The project succeeded on two levels. The paying job allowed students to meet financial and cultural needs. But it also kept them on campus, allowing them to mingle more with other students and faculty. “We converted them from commuter students to residential students,” Holtz says. That not only exposed them more regularly to all things technical, but it helped them to feel more a part of the scholarly community. At midpoint, the project had 46 students enrolled. They all graduated, 96 percent of them as electrical engineering majors. And 93 percent had grade point averages of 2.0 or higher.
UNIVERSITY OF HOUSTON
Nationally, fewer than 20 percent of engineering degrees are awarded to women.
Houston’s electrical engineering department felt that part of the reason is that women are rarely exposed to female engineers. To counter that, the department came up with GRADE Camps (Girls Reaching and Demonstrating Excellence), a series of four, week-long summer camps for high school girls ages 14 to 17 (grades nine to 12).
At the camp, the girls spend the week learning basic electrical engineering skills in the morning, then applying what they’ve learned in the afternoon, building Lego robots that can autonomously move through a maze. Female faculty members and graduate and undergraduate students act as mentors. “The mentoring is a big part of it,” says Frank J. Claydon, a professor of electrical engineering. Moreover, after demonstrating their robots to family and teachers at the week’s end, they attend a banquet to hear a speech from a high-profile female engineer (speakers have included top high-tech company executives and astronauts from nearby Johnson Space Center).

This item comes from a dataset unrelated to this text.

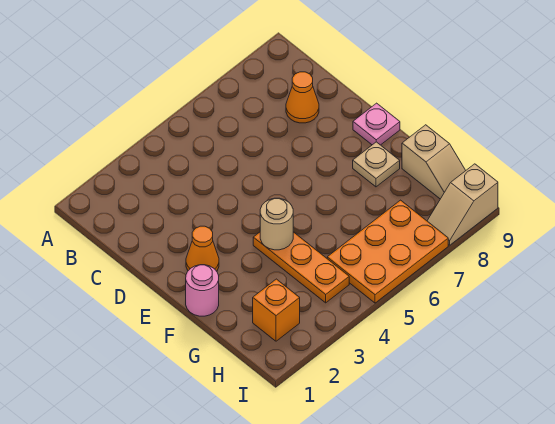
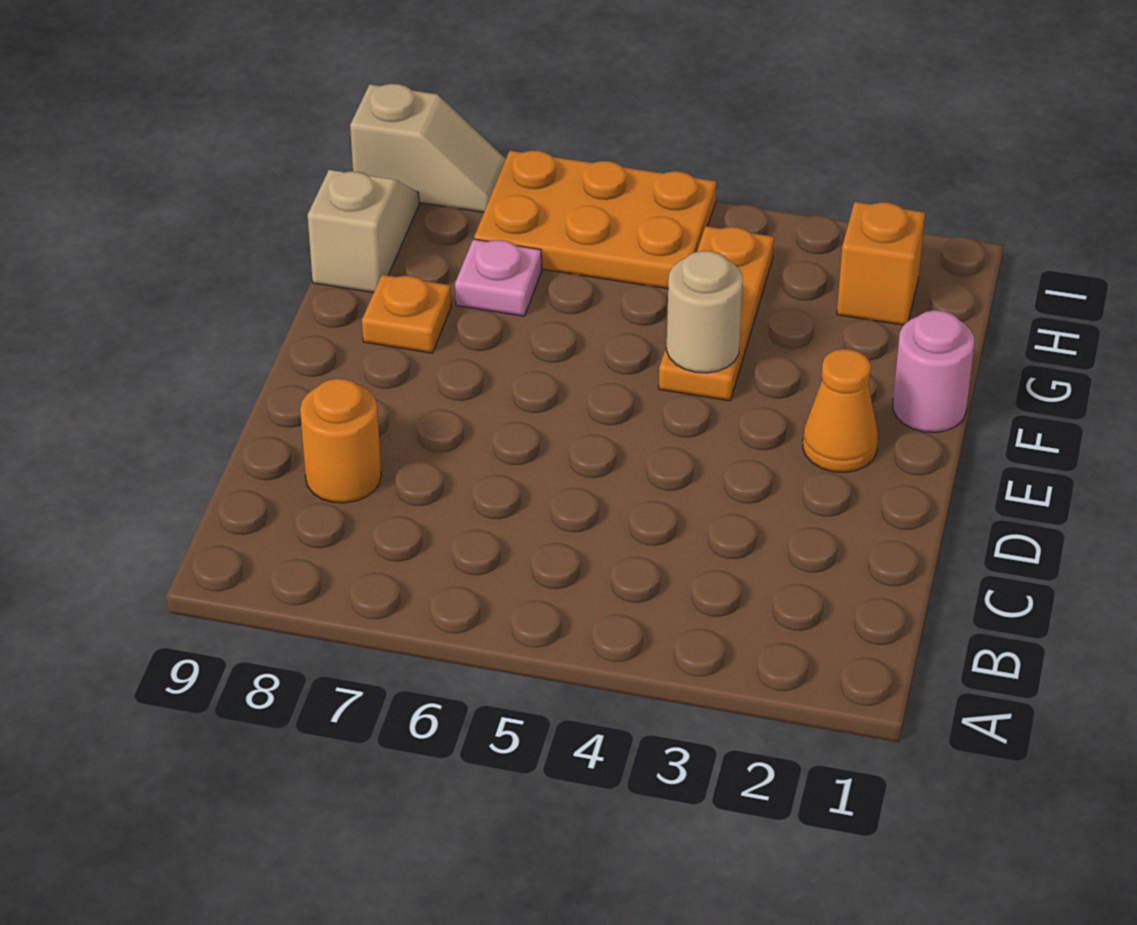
orange cone C8 level 1 -> orange round brick C8 level 1
pink plate E9 level 1 -> pink plate G7 level 1
tan plate F8 level 1 -> orange plate F8 level 1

More impressive, however, are the results. So far, 225 girls have gone through the GRADE Camps. About a third of them are now in college, and 75 percent of them are pursuing a degree in a STEM field.
The girls must have taken math and science classes appropriate to their grade. Still, old stereotypes and attitudes persist. Claydon has heard from high school teachers that when the program is announced in class, few girls raise their hands to show interest. Instead, they wait to talk to their teachers before or after class. “They don’t want the boys to know they’re interested.” Nevertheless, many do apply, and so far the program’s been oversubscribed.

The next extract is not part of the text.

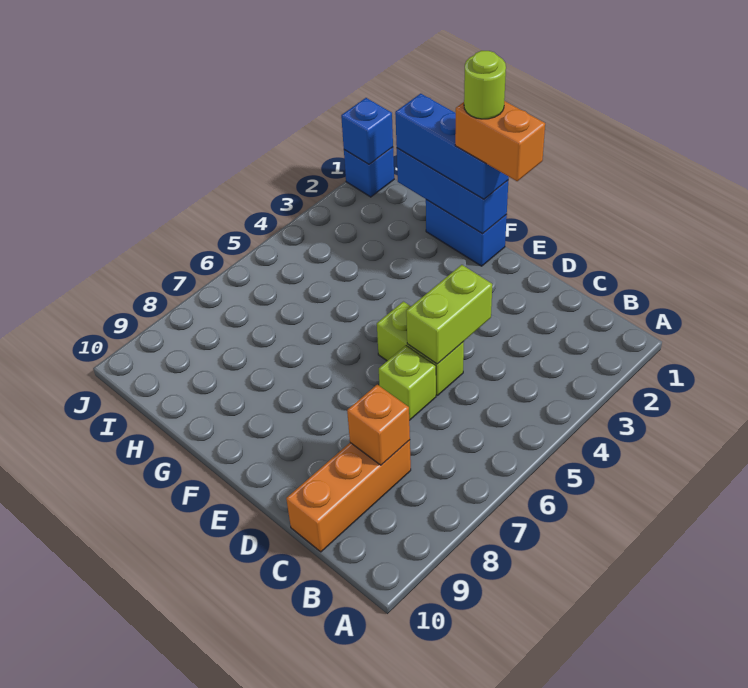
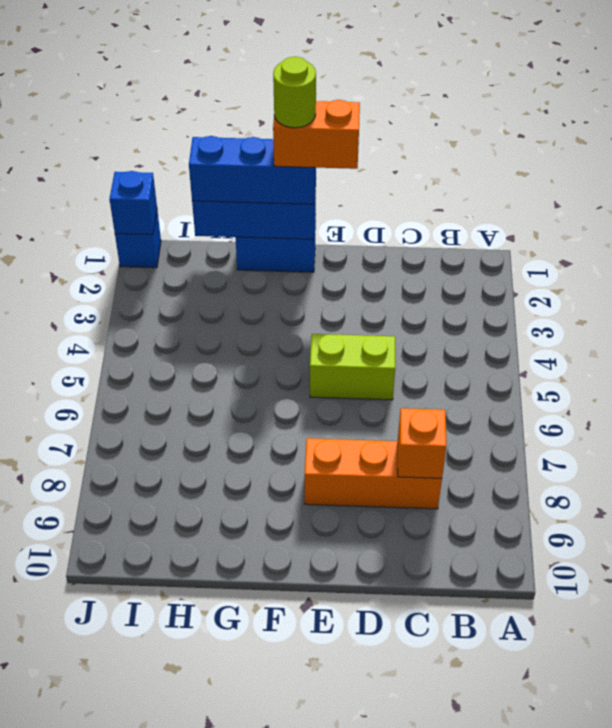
orange brick C8:C10 level 1 -> orange brick C8:E8 level 1
lime brick D4:D5 level 2 -> none
lime brick D6 level 1 -> none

PRAIRIE VIEW A&M UNIVERSITY
Prairie View, a historically black university, was having a problem retaining freshman electrical and computer engineering students. So, using a TETC grant, it introduced an Infinity Project course for first-year students. Developed at Southern Methodist University, the Infinity Project is a science- and math-based initiative geared to K-12 and early-college students that “helps educators deliver a maximum of engineering exposure with a minimum of training, expense and time.”
The Prairie View course, ELEG 1022, uses Infinity Project lab kits. The project experiments let students envision, design and test modern electronic systems. After two full years, the freshman retention rate now averages around a very healthy 84 percent. The retention rate for all Prairie View freshmen in 2001 was 69 percent. “Would it have happened without TETC?” Almgren asks. “I don’t know. But I do know we were the catalyst.” —TG
Thomas K. Grose is a freelance journalist who writes for a number of national publications.